*WHAT IS REQUIRED*: Copy every line of the entries that includes the word "input".

*RECORDED INFORMATION*:
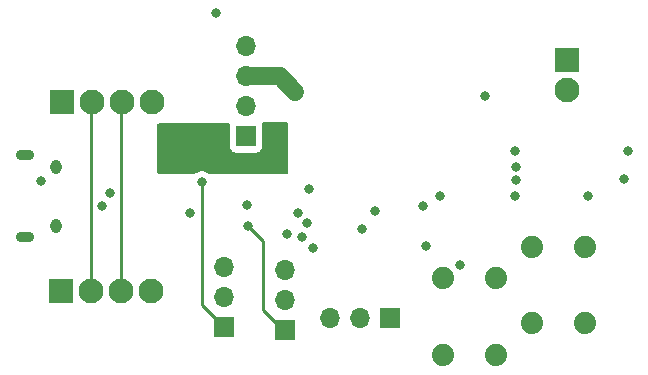
<source format=gbr>
%TF.GenerationSoftware,KiCad,Pcbnew,6.0.11-2627ca5db0~126~ubuntu22.04.1*%
%TF.CreationDate,2023-03-05T15:50:48-05:00*%
%TF.ProjectId,canbus-kline-bridge,63616e62-7573-42d6-9b6c-696e652d6272,1.0*%
%TF.SameCoordinates,Original*%
%TF.FileFunction,Copper,L3,Inr*%
%TF.FilePolarity,Positive*%
%FSLAX46Y46*%
G04 Gerber Fmt 4.6, Leading zero omitted, Abs format (unit mm)*
G04 Created by KiCad (PCBNEW 6.0.11-2627ca5db0~126~ubuntu22.04.1) date 2023-03-05 15:50:48*
%MOMM*%
%LPD*%
G01*
G04 APERTURE LIST*
%TA.AperFunction,ComponentPad*%
%ADD10R,1.700000X1.700000*%
%TD*%
%TA.AperFunction,ComponentPad*%
%ADD11O,1.700000X1.700000*%
%TD*%
%TA.AperFunction,ComponentPad*%
%ADD12R,2.100000X2.100000*%
%TD*%
%TA.AperFunction,ComponentPad*%
%ADD13C,2.100000*%
%TD*%
%TA.AperFunction,ComponentPad*%
%ADD14C,1.879600*%
%TD*%
%TA.AperFunction,ComponentPad*%
%ADD15O,0.950000X1.250000*%
%TD*%
%TA.AperFunction,ComponentPad*%
%ADD16O,1.550000X0.890000*%
%TD*%
%TA.AperFunction,ViaPad*%
%ADD17C,0.800000*%
%TD*%
%TA.AperFunction,Conductor*%
%ADD18C,1.500000*%
%TD*%
%TA.AperFunction,Conductor*%
%ADD19C,0.250000*%
%TD*%
G04 APERTURE END LIST*
D10*
%TO.N,+5V*%
%TO.C,U3*%
X75247300Y-81002600D03*
D11*
%TO.N,GND*%
X75247300Y-78462600D03*
%TO.N,+12V*%
X75247300Y-75922600D03*
%TO.N,unconnected-(U3-Pad4)*%
X75247300Y-73382600D03*
%TD*%
D12*
%TO.N,ISO_K_LINE*%
%TO.C,J6*%
X102470000Y-74520000D03*
D13*
%TO.N,GND*%
X102470000Y-77060000D03*
%TD*%
D10*
%TO.N,CAN_RX*%
%TO.C,JP1*%
X73400000Y-97140000D03*
D11*
%TO.N,Net-(JP1-Pad2)*%
X73400000Y-94600000D03*
%TO.N,USB_D-*%
X73400000Y-92060000D03*
%TD*%
D12*
%TO.N,+BATT*%
%TO.C,J5*%
X59625000Y-94100000D03*
D13*
%TO.N,CANH*%
X62165000Y-94100000D03*
%TO.N,CANL*%
X64705000Y-94100000D03*
%TO.N,GND*%
X67245000Y-94100000D03*
%TD*%
D10*
%TO.N,SWDIO*%
%TO.C,J2*%
X87490000Y-96350000D03*
D11*
%TO.N,GND*%
X84950000Y-96350000D03*
%TO.N,SWDCLK*%
X82410000Y-96350000D03*
%TD*%
D14*
%TO.N,+3V3*%
%TO.C,S1*%
X96435600Y-92998800D03*
%TO.N,unconnected-(S1-Pad2)*%
X96435600Y-99501200D03*
%TO.N,Net-(R1-Pad1)*%
X91914400Y-92998800D03*
%TO.N,unconnected-(S1-Pad4)*%
X91914400Y-99501200D03*
%TD*%
D12*
%TO.N,+BATT*%
%TO.C,J4*%
X59660000Y-78075000D03*
D13*
%TO.N,CANH*%
X62200000Y-78075000D03*
%TO.N,CANL*%
X64740000Y-78075000D03*
%TO.N,GND*%
X67280000Y-78075000D03*
%TD*%
D14*
%TO.N,GND*%
%TO.C,S2*%
X103960600Y-90323800D03*
%TO.N,unconnected-(S2-Pad2)*%
X103960600Y-96826200D03*
%TO.N,~{RESET}*%
X99439400Y-90323800D03*
%TO.N,unconnected-(S2-Pad4)*%
X99439400Y-96826200D03*
%TD*%
D15*
%TO.N,GND*%
%TO.C,J1*%
X59210000Y-83550000D03*
D16*
X56510000Y-82550000D03*
X56510000Y-89550000D03*
D15*
X59210000Y-88550000D03*
%TD*%
D10*
%TO.N,CAN_TX*%
%TO.C,JP2*%
X78525000Y-97425000D03*
D11*
%TO.N,Net-(JP2-Pad2)*%
X78525000Y-94885000D03*
%TO.N,USB_D+*%
X78525000Y-92345000D03*
%TD*%
D17*
%TO.N,ISO_K_LINE*%
X107600000Y-82260000D03*
%TO.N,GND*%
X107270000Y-84610000D03*
%TO.N,/VBB*%
X95490000Y-77540000D03*
%TO.N,+3V3*%
X98100000Y-84720000D03*
%TO.N,/VBB*%
X104180000Y-86070000D03*
%TO.N,K_LINE_EN*%
X98060000Y-86010000D03*
%TO.N,K_LINE_TX*%
X98030000Y-82240000D03*
%TO.N,K_LINE_RX*%
X98100000Y-83560000D03*
%TO.N,K_LINE_EN*%
X86220000Y-87290000D03*
%TO.N,+12V*%
X79415000Y-77215000D03*
%TO.N,GND*%
X80450000Y-88350000D03*
X72725000Y-70575000D03*
X93350000Y-91850000D03*
X80600000Y-85425000D03*
X75300000Y-86775000D03*
%TO.N,+3V3*%
X78150000Y-80600000D03*
X85100000Y-88800000D03*
X78750000Y-89250000D03*
X68975000Y-82275000D03*
%TO.N,VBUS*%
X57884502Y-84775000D03*
%TO.N,USB_D-*%
X63750000Y-85825000D03*
%TO.N,USB_D+*%
X63050000Y-86875000D03*
%TO.N,CAN_RX*%
X71525000Y-84850000D03*
%TO.N,Net-(JP1-Pad2)*%
X80025000Y-89475000D03*
%TO.N,CAN_TX*%
X75400000Y-88550000D03*
%TO.N,Net-(JP2-Pad2)*%
X80950000Y-90450000D03*
%TO.N,CAN_STBY*%
X70550000Y-87450000D03*
X79650000Y-87500000D03*
%TO.N,K_LINE_TX*%
X90200000Y-86924500D03*
%TO.N,K_LINE_RX*%
X91640000Y-86080000D03*
%TO.N,~{RESET}*%
X90475000Y-90300000D03*
%TD*%
D18*
%TO.N,+12V*%
X75247300Y-75922600D02*
X78122600Y-75922600D01*
X78122600Y-75922600D02*
X79415000Y-77215000D01*
D19*
%TO.N,CANH*%
X62165000Y-78110000D02*
X62200000Y-78075000D01*
X62165000Y-94100000D02*
X62165000Y-78110000D01*
%TO.N,CANL*%
X64705000Y-94100000D02*
X64705000Y-78110000D01*
X64705000Y-78110000D02*
X64740000Y-78075000D01*
%TO.N,CAN_RX*%
X71525000Y-95265000D02*
X73400000Y-97140000D01*
X71525000Y-84850000D02*
X71525000Y-95265000D01*
%TO.N,CAN_TX*%
X76700000Y-95725000D02*
X78400000Y-97425000D01*
X78400000Y-97425000D02*
X78525000Y-97425000D01*
X76700000Y-89850000D02*
X76700000Y-95725000D01*
X75400000Y-88550000D02*
X76700000Y-89850000D01*
%TD*%
%TA.AperFunction,Conductor*%
%TO.N,+3V3*%
G36*
X78791165Y-79820532D02*
G01*
X78838139Y-79873768D01*
X78850000Y-79927138D01*
X78850000Y-84024000D01*
X78829998Y-84092121D01*
X78776342Y-84138614D01*
X78724000Y-84150000D01*
X72148105Y-84150000D01*
X72074044Y-84125936D01*
X71987094Y-84062763D01*
X71987093Y-84062762D01*
X71981752Y-84058882D01*
X71975724Y-84056198D01*
X71975722Y-84056197D01*
X71813319Y-83983891D01*
X71813318Y-83983891D01*
X71807288Y-83981206D01*
X71713887Y-83961353D01*
X71626944Y-83942872D01*
X71626939Y-83942872D01*
X71620487Y-83941500D01*
X71429513Y-83941500D01*
X71423061Y-83942872D01*
X71423056Y-83942872D01*
X71336113Y-83961353D01*
X71242712Y-83981206D01*
X71236682Y-83983891D01*
X71236681Y-83983891D01*
X71074278Y-84056197D01*
X71074276Y-84056198D01*
X71068248Y-84058882D01*
X71062907Y-84062762D01*
X71062906Y-84062763D01*
X70975956Y-84125936D01*
X70901895Y-84150000D01*
X67851000Y-84150000D01*
X67782879Y-84129998D01*
X67736386Y-84076342D01*
X67725000Y-84024000D01*
X67725000Y-80024873D01*
X67745002Y-79956752D01*
X67798658Y-79910259D01*
X67849867Y-79898878D01*
X70256931Y-79877241D01*
X73786393Y-79845516D01*
X73854689Y-79864904D01*
X73901663Y-79918140D01*
X73912398Y-79988320D01*
X73905506Y-80015739D01*
X73895555Y-80042284D01*
X73888800Y-80104466D01*
X73888800Y-81900734D01*
X73895555Y-81962916D01*
X73946685Y-82099305D01*
X74034039Y-82215861D01*
X74150595Y-82303215D01*
X74286984Y-82354345D01*
X74349166Y-82361100D01*
X76145434Y-82361100D01*
X76207616Y-82354345D01*
X76344005Y-82303215D01*
X76460561Y-82215861D01*
X76547915Y-82099305D01*
X76599045Y-81962916D01*
X76605800Y-81900734D01*
X76605800Y-80104466D01*
X76599045Y-80042284D01*
X76579289Y-79989585D01*
X76574106Y-79918779D01*
X76608026Y-79856410D01*
X76670281Y-79822281D01*
X76696138Y-79819361D01*
X78722867Y-79801143D01*
X78791165Y-79820532D01*
G37*
%TD.AperFunction*%
%TD*%
M02*

</source>
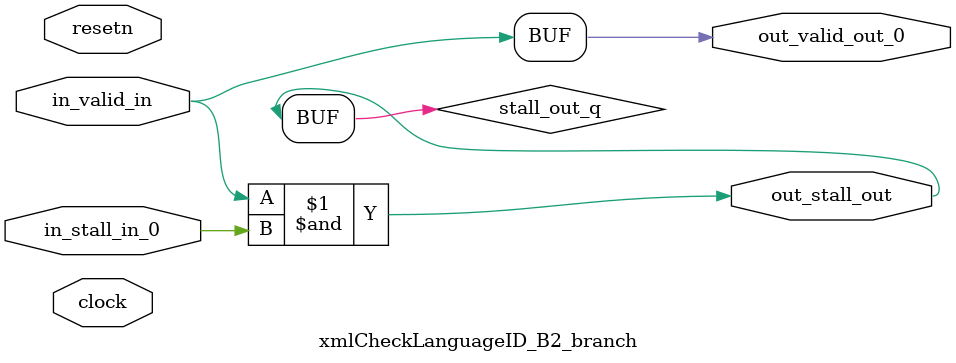
<source format=sv>



(* altera_attribute = "-name AUTO_SHIFT_REGISTER_RECOGNITION OFF; -name MESSAGE_DISABLE 10036; -name MESSAGE_DISABLE 10037; -name MESSAGE_DISABLE 14130; -name MESSAGE_DISABLE 14320; -name MESSAGE_DISABLE 15400; -name MESSAGE_DISABLE 14130; -name MESSAGE_DISABLE 10036; -name MESSAGE_DISABLE 12020; -name MESSAGE_DISABLE 12030; -name MESSAGE_DISABLE 12010; -name MESSAGE_DISABLE 12110; -name MESSAGE_DISABLE 14320; -name MESSAGE_DISABLE 13410; -name MESSAGE_DISABLE 113007; -name MESSAGE_DISABLE 10958" *)
module xmlCheckLanguageID_B2_branch (
    input wire [0:0] in_stall_in_0,
    input wire [0:0] in_valid_in,
    output wire [0:0] out_stall_out,
    output wire [0:0] out_valid_out_0,
    input wire clock,
    input wire resetn
    );

    wire [0:0] stall_out_q;


    // stall_out(LOGICAL,6)
    assign stall_out_q = in_valid_in & in_stall_in_0;

    // out_stall_out(GPOUT,4)
    assign out_stall_out = stall_out_q;

    // out_valid_out_0(GPOUT,5)
    assign out_valid_out_0 = in_valid_in;

endmodule

</source>
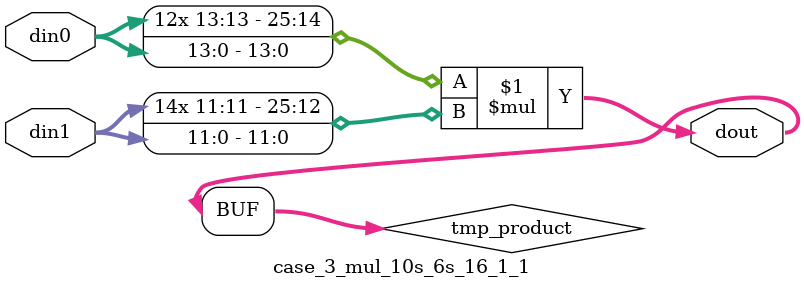
<source format=v>

`timescale 1 ns / 1 ps

 (* use_dsp = "no" *)  module case_3_mul_10s_6s_16_1_1(din0, din1, dout);
parameter ID = 1;
parameter NUM_STAGE = 0;
parameter din0_WIDTH = 14;
parameter din1_WIDTH = 12;
parameter dout_WIDTH = 26;

input [din0_WIDTH - 1 : 0] din0; 
input [din1_WIDTH - 1 : 0] din1; 
output [dout_WIDTH - 1 : 0] dout;

wire signed [dout_WIDTH - 1 : 0] tmp_product;



























assign tmp_product = $signed(din0) * $signed(din1);








assign dout = tmp_product;





















endmodule

</source>
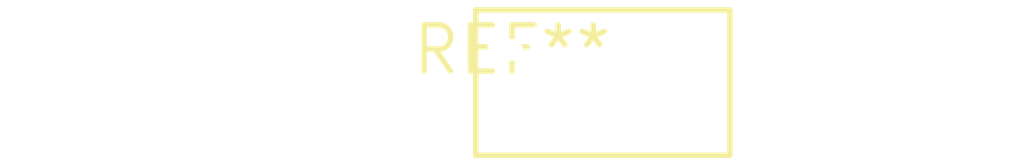
<source format=kicad_pcb>
(kicad_pcb (version 20240108) (generator pcbnew)

  (general
    (thickness 1.6)
  )

  (paper "A4")
  (layers
    (0 "F.Cu" signal)
    (31 "B.Cu" signal)
    (32 "B.Adhes" user "B.Adhesive")
    (33 "F.Adhes" user "F.Adhesive")
    (34 "B.Paste" user)
    (35 "F.Paste" user)
    (36 "B.SilkS" user "B.Silkscreen")
    (37 "F.SilkS" user "F.Silkscreen")
    (38 "B.Mask" user)
    (39 "F.Mask" user)
    (40 "Dwgs.User" user "User.Drawings")
    (41 "Cmts.User" user "User.Comments")
    (42 "Eco1.User" user "User.Eco1")
    (43 "Eco2.User" user "User.Eco2")
    (44 "Edge.Cuts" user)
    (45 "Margin" user)
    (46 "B.CrtYd" user "B.Courtyard")
    (47 "F.CrtYd" user "F.Courtyard")
    (48 "B.Fab" user)
    (49 "F.Fab" user)
    (50 "User.1" user)
    (51 "User.2" user)
    (52 "User.3" user)
    (53 "User.4" user)
    (54 "User.5" user)
    (55 "User.6" user)
    (56 "User.7" user)
    (57 "User.8" user)
    (58 "User.9" user)
  )

  (setup
    (pad_to_mask_clearance 0)
    (pcbplotparams
      (layerselection 0x00010fc_ffffffff)
      (plot_on_all_layers_selection 0x0000000_00000000)
      (disableapertmacros false)
      (usegerberextensions false)
      (usegerberattributes false)
      (usegerberadvancedattributes false)
      (creategerberjobfile false)
      (dashed_line_dash_ratio 12.000000)
      (dashed_line_gap_ratio 3.000000)
      (svgprecision 4)
      (plotframeref false)
      (viasonmask false)
      (mode 1)
      (useauxorigin false)
      (hpglpennumber 1)
      (hpglpenspeed 20)
      (hpglpendiameter 15.000000)
      (dxfpolygonmode false)
      (dxfimperialunits false)
      (dxfusepcbnewfont false)
      (psnegative false)
      (psa4output false)
      (plotreference false)
      (plotvalue false)
      (plotinvisibletext false)
      (sketchpadsonfab false)
      (subtractmaskfromsilk false)
      (outputformat 1)
      (mirror false)
      (drillshape 1)
      (scaleselection 1)
      (outputdirectory "")
    )
  )

  (net 0 "")

  (footprint "RV_Disc_D7mm_W4mm_P5mm" (layer "F.Cu") (at 0 0))

)

</source>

*THE COMPLETED TASK*:
    input wire [0:0] in_stall_in_0,
    input wire [0:0] in_valid_in,
    input wire clock,
    input wire resetn
input [din0_WIDTH - 1 : 0] din0; 
input [din1_WIDTH - 1 : 0] din1; 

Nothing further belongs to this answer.